Me imagine que era el filtro, puesto que se te estaba metiendo ruido. Que bueno que arreglaste tu problema!


----------



## jol45 (Jun 7, 2010)

Hola.
Hay una solucion muy sencilla. la llamo Exclusor, y funciona de la siguente manera, se instala en ambas lineas a los telefonos, y si uno esta en uso el otro no funciona,
Los materiales son dos triac de 4 Amp o menos, 2 Diac de 20 Volt. (adjunto esquema y si no tienes diac se pueden reemplazar por 2 diodos Zener C/u)

Saludos


----------



## IngAbraham (Dic 13, 2010)

Hola 

Tengo una duda jol45,  tu circuito podria ayudarme a eliminar interferencia de una estacion de radio en mi telefono fijo?

lo que pasa es que escucho una estacion de radio AM cada que levanto el telefono. y no he podido eliminar la interferencia.


----------



## DOSMETROS (Dic 13, 2010)

¿ Has probado con algún capacitor en paralelo con el teléfono ?

Saludos !


----------



## IngAbraham (Dic 14, 2010)

si, ya lo intenté con diferentes valores de capacitor, pero algunos muy chicos no la eliminan y otros muy grandes atenuan demasiado la señal de la linea.


----------



## Meliklos (Dic 14, 2010)

yo tengo un problema parecido....que en realidad molesta a veces...porque es cuando esta mi vecino jeje

la cosa es que el tipo es un radio aficionado y tiene un bruta antena al lado de nuestra casa ¬¬
pero brutal!!
y  (cuando esta en su casa, a partir de la tardecita) parece que comienza a escuchar y cuando queres hablar por telefono se escuchan maso las voces de la radio.... un bajon!

 vos decis dosme que con un capacitor ya esta?? de cuanto?


----------



## DOSMETROS (Dic 14, 2010)

O prueben un LC , una bobinita de unas pocas vueltas de alambre grueso en serio o en paralelo con un capacitor de supongamos 0,1 . . .  prueba y error.

¿ Y los filtros que vienen para internet en las líneas telefónicas ?

Saludos !


----------



## Meliklos (Dic 14, 2010)

con el filtro de internet no panza nada.....disminuye un poco no mas....


----------



## DOSMETROS (Dic 14, 2010)

Una Colt 45 podría eliminar todas las interferencias


----------



## Meliklos (Dic 14, 2010)

naaaa.......soy pacifista! 


y si lo deja prendido...y no se con que boton apagar el aparatejo???
mmm.....no se eliminaria....la interferencia digo jejeje


----------



## DOSMETROS (Dic 14, 2010)

A la bala le hacés un agujero en la punta y le disparás aaaaaaaaaaaaaaa . . .  la bobina de antena


----------



## Meliklos (Dic 14, 2010)

claaaaro obvio que la antena...que mas sino??? 

por eso digo...mira si tiene un equipo de emergencia para transmitir y no se donde ta el boton??

Conjunto de datos:
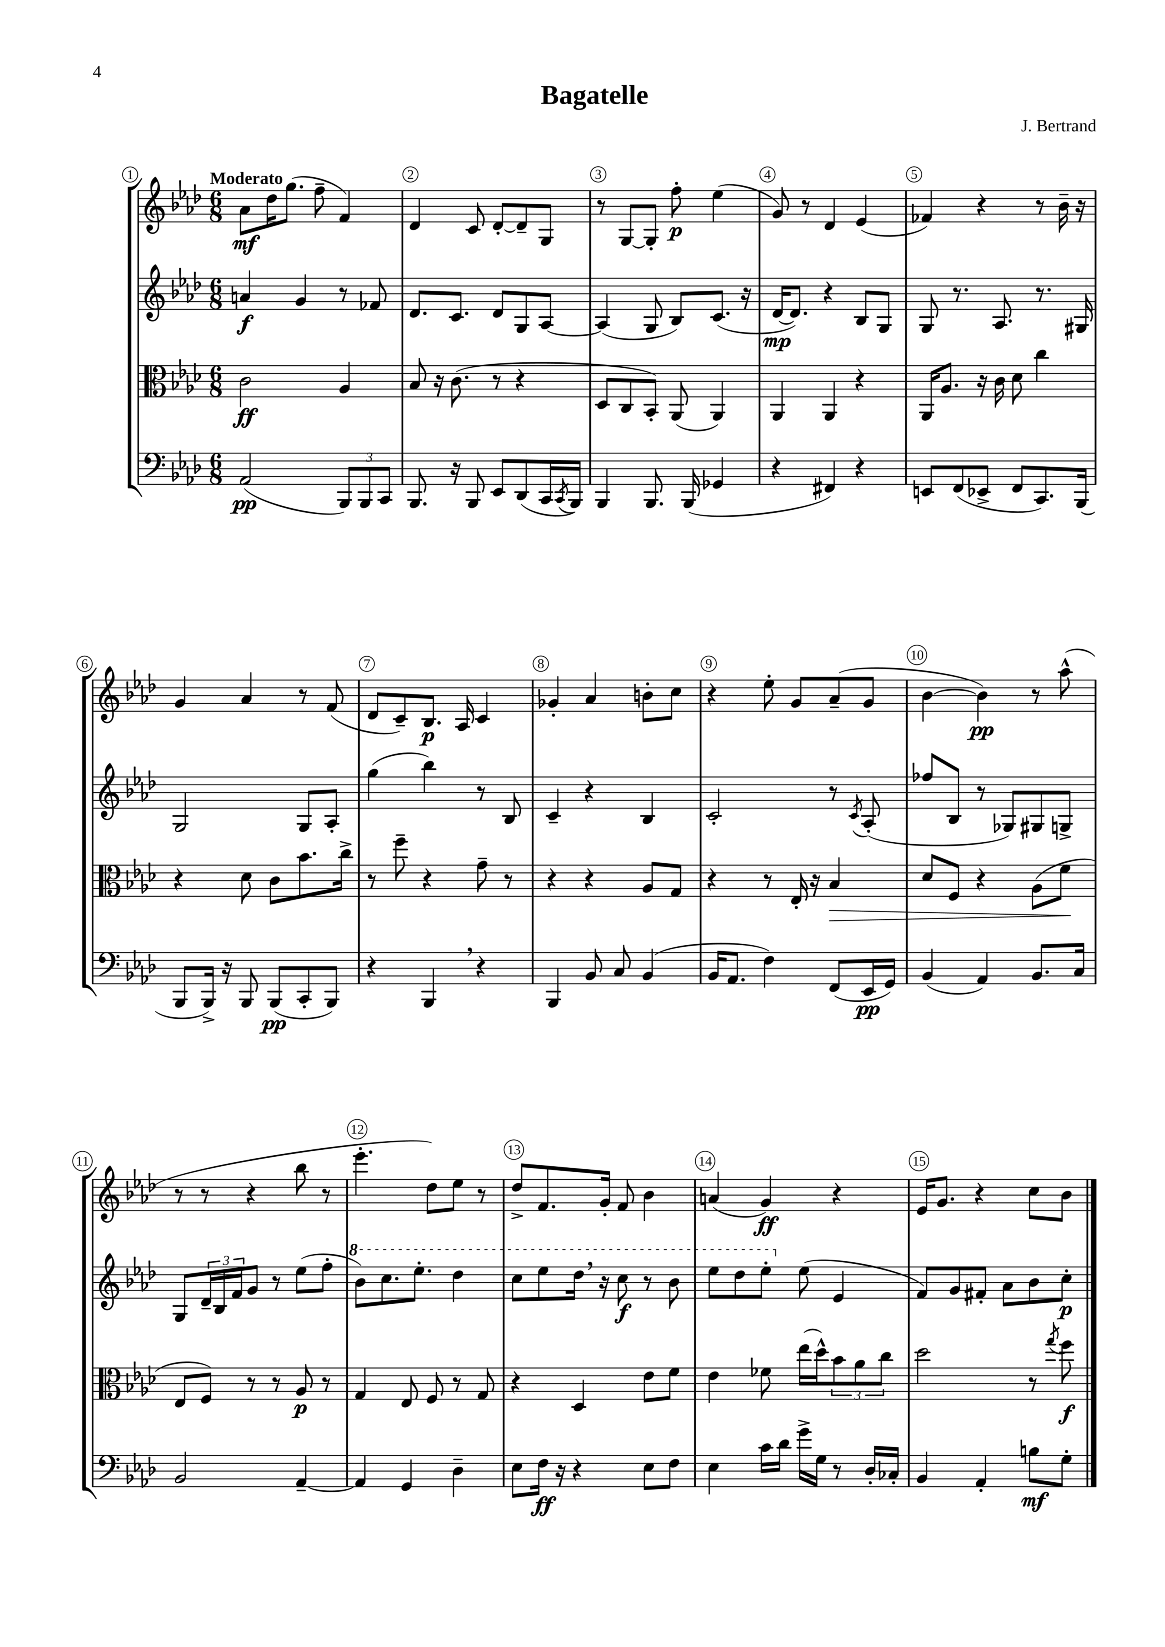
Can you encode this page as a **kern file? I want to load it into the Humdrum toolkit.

* * *

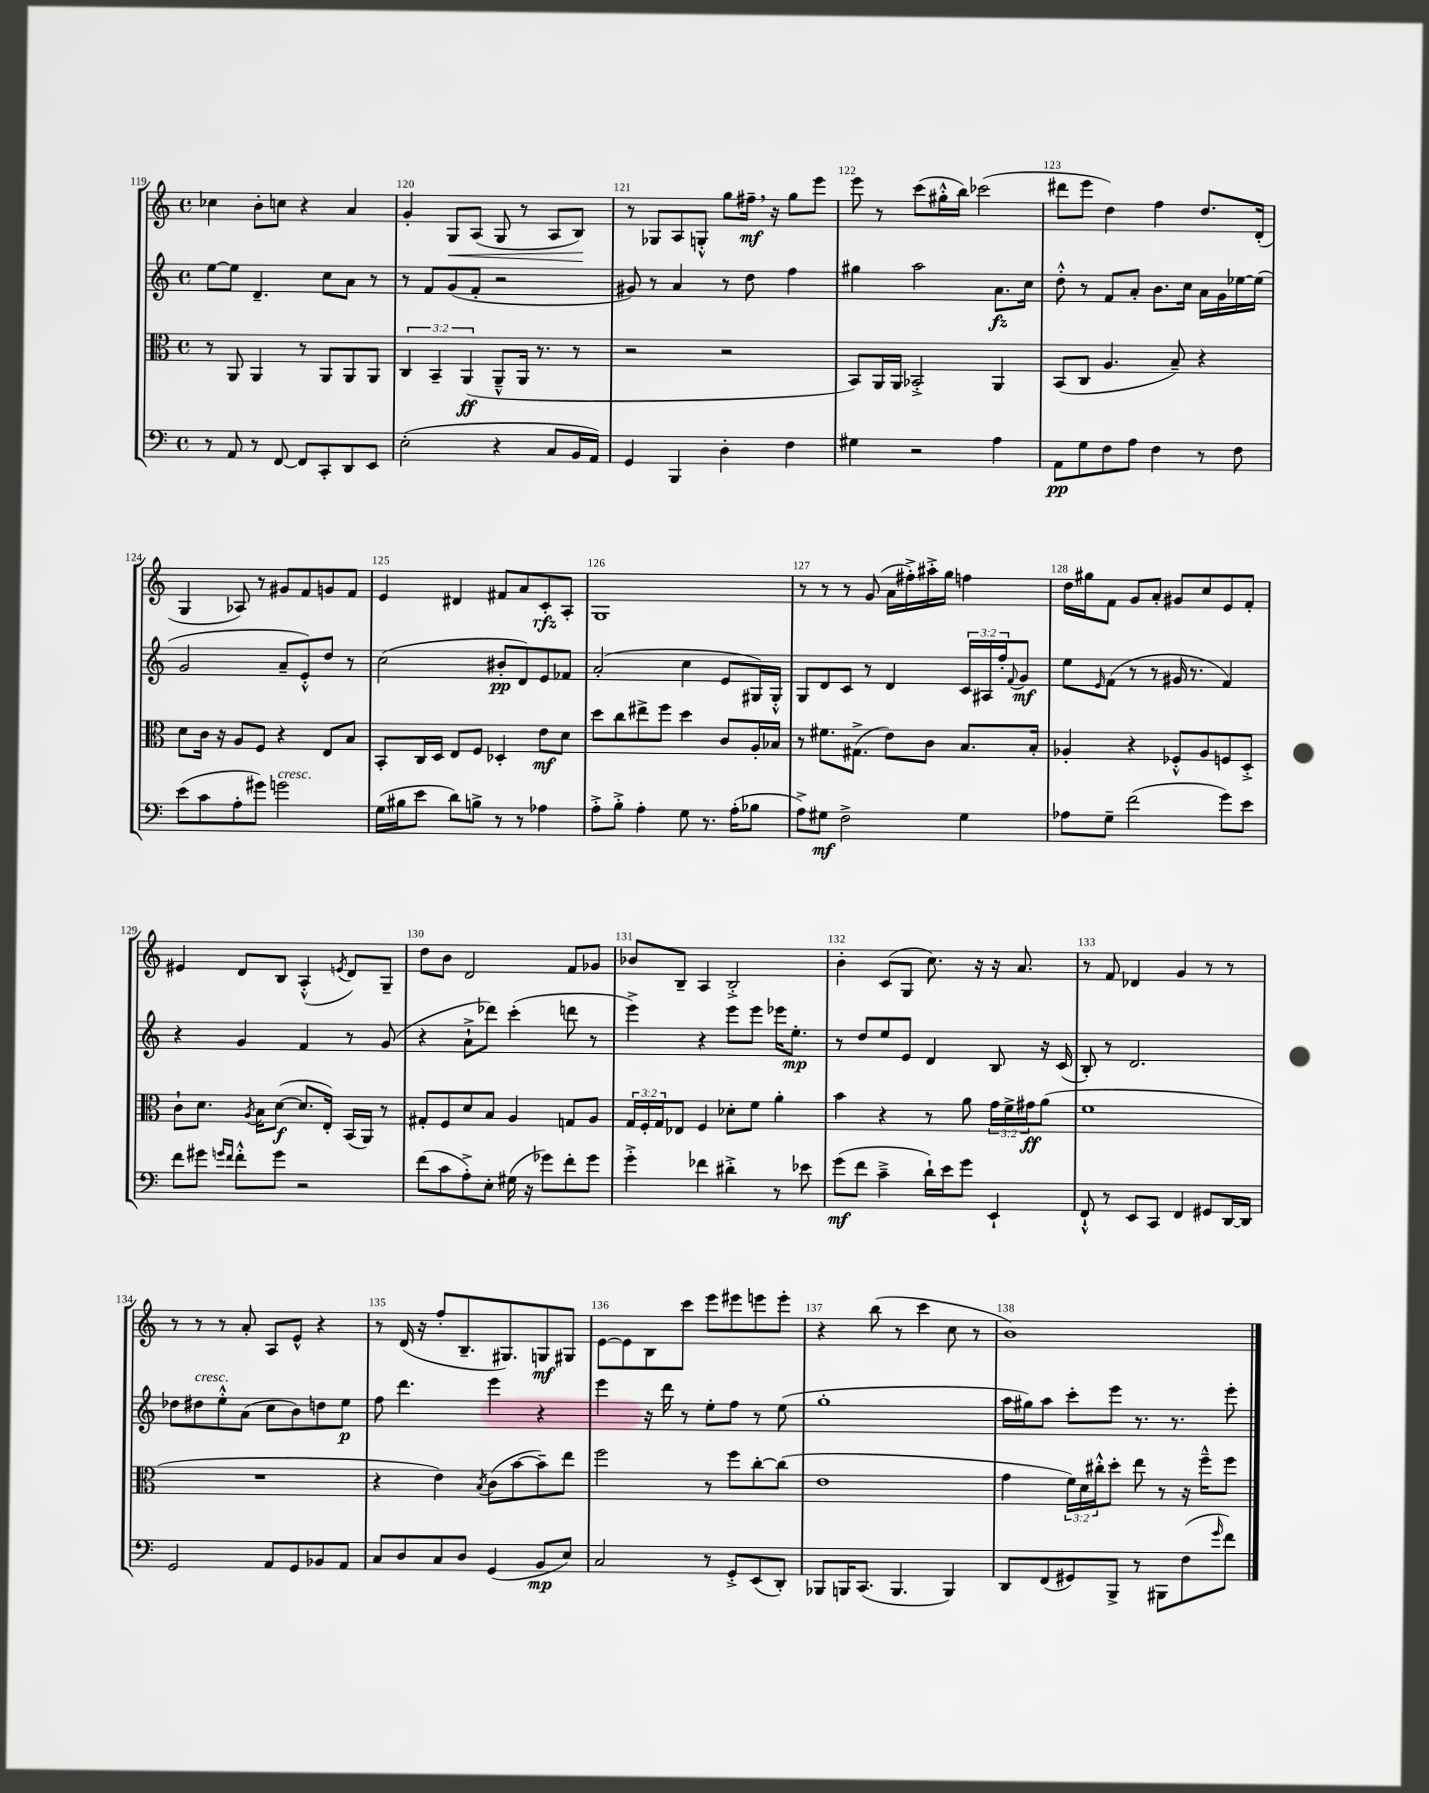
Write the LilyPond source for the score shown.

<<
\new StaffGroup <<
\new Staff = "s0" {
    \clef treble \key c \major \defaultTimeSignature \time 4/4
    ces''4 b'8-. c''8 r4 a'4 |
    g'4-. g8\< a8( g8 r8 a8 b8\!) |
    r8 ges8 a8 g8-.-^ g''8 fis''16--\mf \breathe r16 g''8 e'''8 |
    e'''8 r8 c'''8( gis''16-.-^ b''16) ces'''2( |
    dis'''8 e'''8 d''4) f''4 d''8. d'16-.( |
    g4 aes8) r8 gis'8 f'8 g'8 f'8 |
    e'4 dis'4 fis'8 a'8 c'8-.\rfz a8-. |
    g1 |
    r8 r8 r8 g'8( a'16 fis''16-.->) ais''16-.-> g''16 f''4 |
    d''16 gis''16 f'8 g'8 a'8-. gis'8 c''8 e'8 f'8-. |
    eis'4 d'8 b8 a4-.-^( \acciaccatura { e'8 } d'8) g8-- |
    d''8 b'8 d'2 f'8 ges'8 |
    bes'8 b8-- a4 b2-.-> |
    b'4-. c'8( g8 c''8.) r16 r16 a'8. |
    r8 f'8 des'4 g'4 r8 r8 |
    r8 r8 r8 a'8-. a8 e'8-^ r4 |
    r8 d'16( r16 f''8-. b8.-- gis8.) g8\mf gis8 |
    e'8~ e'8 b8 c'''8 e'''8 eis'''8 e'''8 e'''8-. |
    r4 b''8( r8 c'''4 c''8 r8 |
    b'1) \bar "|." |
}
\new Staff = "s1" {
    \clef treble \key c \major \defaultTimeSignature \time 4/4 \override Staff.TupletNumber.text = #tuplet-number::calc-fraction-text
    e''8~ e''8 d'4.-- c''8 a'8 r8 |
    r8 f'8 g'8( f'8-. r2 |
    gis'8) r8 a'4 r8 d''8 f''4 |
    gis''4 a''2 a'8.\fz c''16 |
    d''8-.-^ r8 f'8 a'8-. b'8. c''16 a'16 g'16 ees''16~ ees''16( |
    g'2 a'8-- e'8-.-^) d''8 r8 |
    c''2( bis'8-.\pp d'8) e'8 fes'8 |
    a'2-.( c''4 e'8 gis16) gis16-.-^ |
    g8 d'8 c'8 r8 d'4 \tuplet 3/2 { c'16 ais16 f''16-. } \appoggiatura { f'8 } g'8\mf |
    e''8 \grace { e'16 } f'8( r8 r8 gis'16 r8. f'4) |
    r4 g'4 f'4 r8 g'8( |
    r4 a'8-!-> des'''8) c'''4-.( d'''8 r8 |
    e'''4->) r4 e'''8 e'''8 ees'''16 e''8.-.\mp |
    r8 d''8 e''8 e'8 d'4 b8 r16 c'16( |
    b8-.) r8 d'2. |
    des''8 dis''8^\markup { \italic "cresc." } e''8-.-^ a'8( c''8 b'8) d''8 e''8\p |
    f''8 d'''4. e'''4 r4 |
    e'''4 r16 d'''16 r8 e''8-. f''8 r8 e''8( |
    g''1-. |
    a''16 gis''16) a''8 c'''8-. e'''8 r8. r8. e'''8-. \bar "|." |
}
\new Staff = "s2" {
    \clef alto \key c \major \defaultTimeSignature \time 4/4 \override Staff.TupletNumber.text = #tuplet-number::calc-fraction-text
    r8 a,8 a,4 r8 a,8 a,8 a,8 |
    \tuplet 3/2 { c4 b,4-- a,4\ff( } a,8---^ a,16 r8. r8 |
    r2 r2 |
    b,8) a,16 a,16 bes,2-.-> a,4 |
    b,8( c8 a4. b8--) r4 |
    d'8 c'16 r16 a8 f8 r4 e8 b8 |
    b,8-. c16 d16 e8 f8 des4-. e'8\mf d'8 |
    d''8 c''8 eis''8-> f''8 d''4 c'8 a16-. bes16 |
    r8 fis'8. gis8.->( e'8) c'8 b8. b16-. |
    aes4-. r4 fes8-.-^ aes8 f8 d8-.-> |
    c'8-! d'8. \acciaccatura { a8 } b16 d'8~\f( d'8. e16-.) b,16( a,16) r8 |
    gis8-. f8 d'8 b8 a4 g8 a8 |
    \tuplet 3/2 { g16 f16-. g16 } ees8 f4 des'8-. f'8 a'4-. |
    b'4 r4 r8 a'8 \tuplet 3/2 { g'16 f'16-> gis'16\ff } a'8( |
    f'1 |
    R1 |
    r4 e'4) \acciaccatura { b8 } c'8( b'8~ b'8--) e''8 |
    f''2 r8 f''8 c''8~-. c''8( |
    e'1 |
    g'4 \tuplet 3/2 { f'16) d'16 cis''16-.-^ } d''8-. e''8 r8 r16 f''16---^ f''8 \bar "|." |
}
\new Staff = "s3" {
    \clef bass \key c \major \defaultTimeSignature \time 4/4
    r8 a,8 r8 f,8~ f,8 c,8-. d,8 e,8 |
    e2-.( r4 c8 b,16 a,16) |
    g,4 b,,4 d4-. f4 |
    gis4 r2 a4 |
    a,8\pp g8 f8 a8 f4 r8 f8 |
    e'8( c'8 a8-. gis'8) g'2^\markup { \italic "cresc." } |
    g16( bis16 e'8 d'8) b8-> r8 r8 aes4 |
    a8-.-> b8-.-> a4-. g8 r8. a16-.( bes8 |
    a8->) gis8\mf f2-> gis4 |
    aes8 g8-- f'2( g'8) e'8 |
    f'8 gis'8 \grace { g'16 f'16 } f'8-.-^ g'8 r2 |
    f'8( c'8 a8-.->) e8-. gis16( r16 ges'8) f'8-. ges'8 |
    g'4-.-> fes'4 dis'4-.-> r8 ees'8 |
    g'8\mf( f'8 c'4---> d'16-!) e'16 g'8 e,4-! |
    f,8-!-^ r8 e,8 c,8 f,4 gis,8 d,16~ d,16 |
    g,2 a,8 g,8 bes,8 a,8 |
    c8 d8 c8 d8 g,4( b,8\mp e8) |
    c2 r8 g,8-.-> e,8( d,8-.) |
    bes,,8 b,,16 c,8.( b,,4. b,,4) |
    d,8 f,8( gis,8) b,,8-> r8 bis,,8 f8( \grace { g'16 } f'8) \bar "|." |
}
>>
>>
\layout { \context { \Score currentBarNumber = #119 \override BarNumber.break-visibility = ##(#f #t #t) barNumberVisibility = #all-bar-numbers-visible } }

Consigna: Extiende el hilo sobre interferencias en la línea telefónica a partir del último mensaje que aparece. Los registros no guardan ninguna relación con el hilo sobre interferencias en la línea telefónica.

Respuesta:
jajaja que fruta....


----------



## unmonje (Dic 14, 2010)

Meliklos dijo:


> naaaa.......soy pacifista!
> 
> 
> y si lo deja prendido...y no se con que boton apagar el aparatejo???
> mmm.....no se eliminaria....la interferencia digo jejeje



Aqui LES   te dejo un filtro para telefono ...que nunca me fallo....


----------



## Meliklos (Dic 14, 2010)

gracias unmonje!!! 
lo voy a probar!


----------



## unmonje (Dic 14, 2010)

Meliklos dijo:


> claaaaro obvio que la antena...que mas sino???
> 
> por eso digo...mira si tiene un equipo de emergencia para transmitir y no se donde ta el boton??
> jajaja que fruta....



Aqui les dejo un filtro que nunca me fallo,,,,si es poco , todavia puedes aumentar los capacitores...al doble

No se en que pais vives,pero todavia puedes converzar con el/la tipo/a para que comprenda tu situaciòn y que acepte que su actividad es bastante particular e inùtil,ya que no hay GUERRA.

Tambien funciona quitarle los fusilbles al vecino ,cualquiera de ambos, los elèctricos ò los de su cabezota necia.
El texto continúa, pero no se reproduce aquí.